A couple of days ago Kylie and I went for a trail run. The trail is a short out and back that meanders up and down along Rattlesnake Creek. We like it because it’s beautiful (especially in autumn) and there is water for Mazzy (our dog) to drink and soak in. Also, it’s not too taxing on the lungs and we can talk about our past week and our week ahead and usually what we want for dinner.

This was our first run together since we found out about about the little Scout. *From here on out I will refer to the growing thing taking refuge inside Kylie’s body as Scout- not for any particular reason, I just need to call it something- and since everyone (about two people) made fun of me about this name idea, I will use it. It’s going to grow on all you haters!

Let me start that paragraph over- This was our first run together since we found out about Scout. We jogged and talked about our future and before we knew it we were at our turnaround point. We had been so focused on our conversation that we were already halfway finished with a run we felt we had barely started.
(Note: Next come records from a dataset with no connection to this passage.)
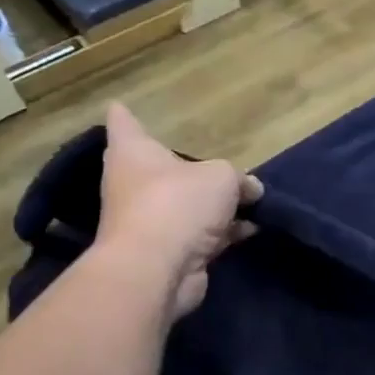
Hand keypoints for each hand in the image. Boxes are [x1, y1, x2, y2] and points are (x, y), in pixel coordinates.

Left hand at [96, 102, 262, 317]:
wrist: (158, 268)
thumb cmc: (179, 204)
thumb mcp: (222, 178)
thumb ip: (239, 178)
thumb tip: (252, 189)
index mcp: (134, 152)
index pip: (123, 123)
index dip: (126, 115)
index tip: (124, 106)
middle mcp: (134, 183)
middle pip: (161, 168)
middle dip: (187, 168)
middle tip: (215, 163)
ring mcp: (150, 220)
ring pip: (186, 204)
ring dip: (213, 205)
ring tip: (251, 200)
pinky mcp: (169, 250)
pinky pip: (201, 234)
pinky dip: (223, 232)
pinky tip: (251, 228)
We talked about our work schedules and how we could move them around and adapt. We talked about painting a room with characters on the wall. We talked about getting the carpet cleaned in that room. We talked about how spring runs we enjoy on this exact trail will next year be spring walks, and then summer walks with one of those bicycle wheeled stroller thingies (I’m real new to this jargon obviously). We talked about the fact that there would be no riding our bikes up the Going to the Sun road in Glacier National Park next year. We talked about how Scout will be six monthsish next winter and it will be a perfect age just to cozy up for the season. Following that, when Scout is one year old, it will be summer again- perfect time for Scout to start exploring the world. We talked about what we wanted to be called. We placed bets on which grandparents were going to move to Missoula. We talked about the cloth diaper service I found that washes and delivers. We talked about how Kylie was afraid to use a safety pin with a cloth diaper so close to a baby’s new soft skin. We talked about hospitals and delivery options. We talked about how to tell people. We talked about how protective Mazzy is going to be that she probably won’t let me near Scout.

We talked about a lot of stuff. And then we asked the question to ourselves, “What did we used to talk about before we didn’t have this to talk about?”  Dinner. We talked a lot about our next meal- and where we should go to get a post run beer or cider. And dinner,  we talked a lot about dinner.